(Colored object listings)
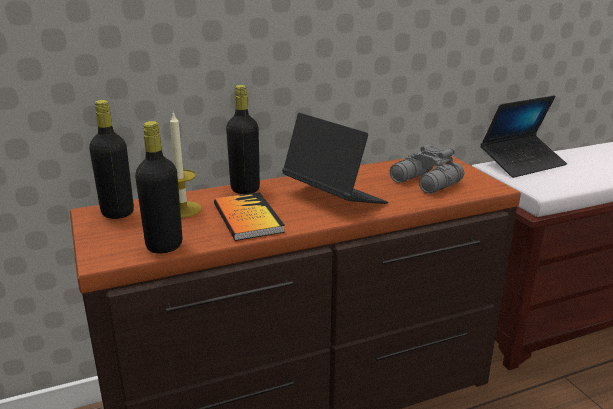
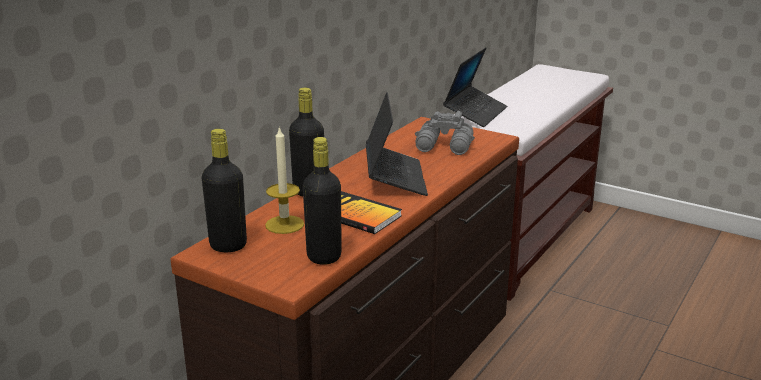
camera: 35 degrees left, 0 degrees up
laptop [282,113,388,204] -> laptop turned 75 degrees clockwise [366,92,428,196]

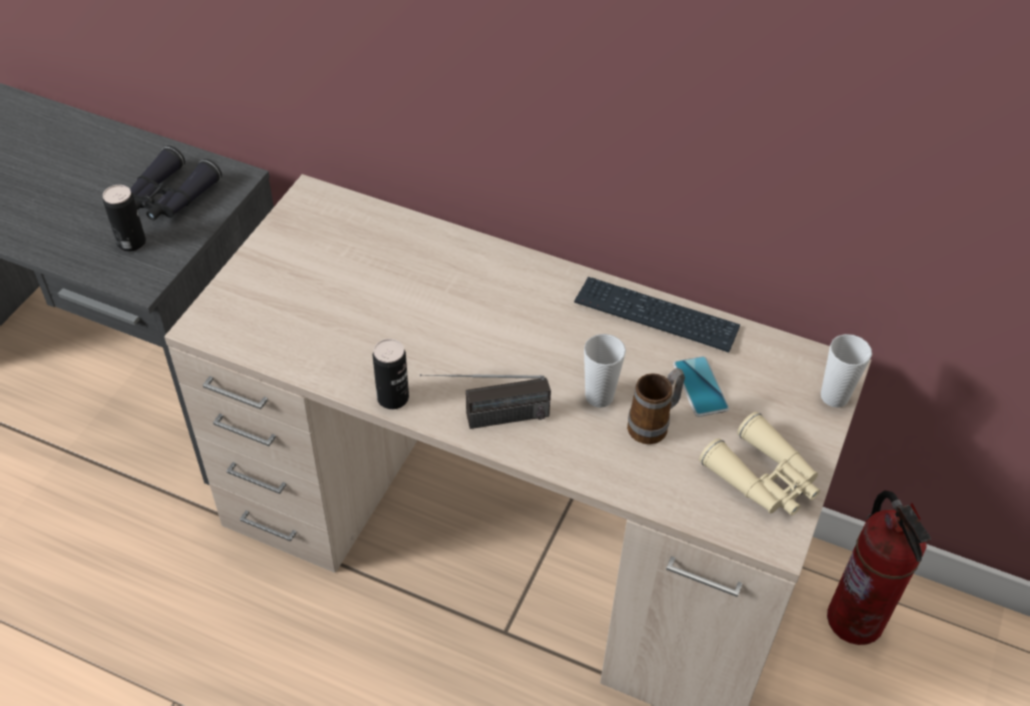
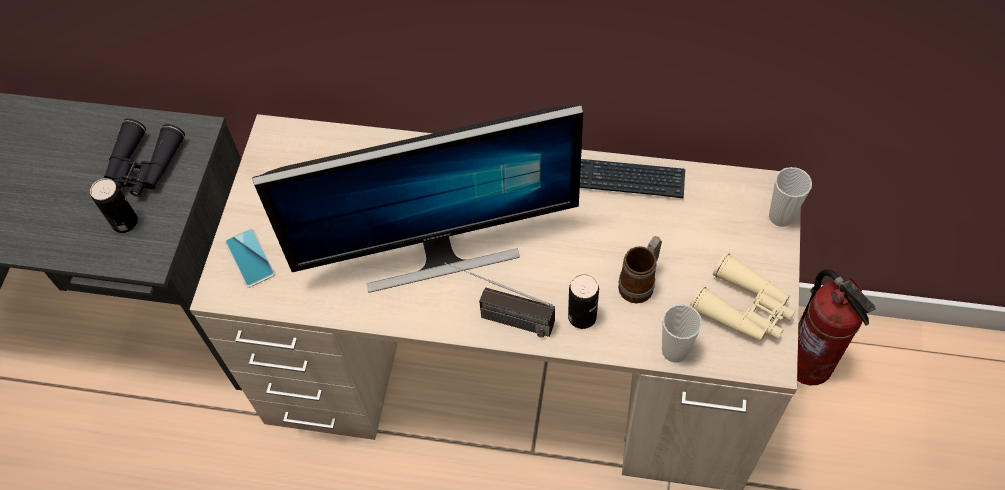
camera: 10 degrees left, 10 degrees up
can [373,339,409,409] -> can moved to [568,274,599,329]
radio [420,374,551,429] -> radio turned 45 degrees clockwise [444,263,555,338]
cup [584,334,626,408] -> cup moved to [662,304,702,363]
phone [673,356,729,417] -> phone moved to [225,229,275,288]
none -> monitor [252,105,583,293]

* **Instructions for the task**:
Except for pictures, copy the records above exactly.

* **Response to the task**:
camera: 35 degrees left, 0 degrees up
laptop [282,113,388,204] -> laptop turned 75 degrees clockwise [366,92,428,196]

camera: 10 degrees left, 10 degrees up
can [373,339,409,409] -> can moved to [568,274,599,329]
radio [420,374,551,429] -> radio turned 45 degrees clockwise [444,263,555,338]
cup [584,334,626,408] -> cup moved to [662,304,702,363]
phone [673,356,729,417] -> phone moved to [225,229,275,288]
none -> monitor [252,105,583,293]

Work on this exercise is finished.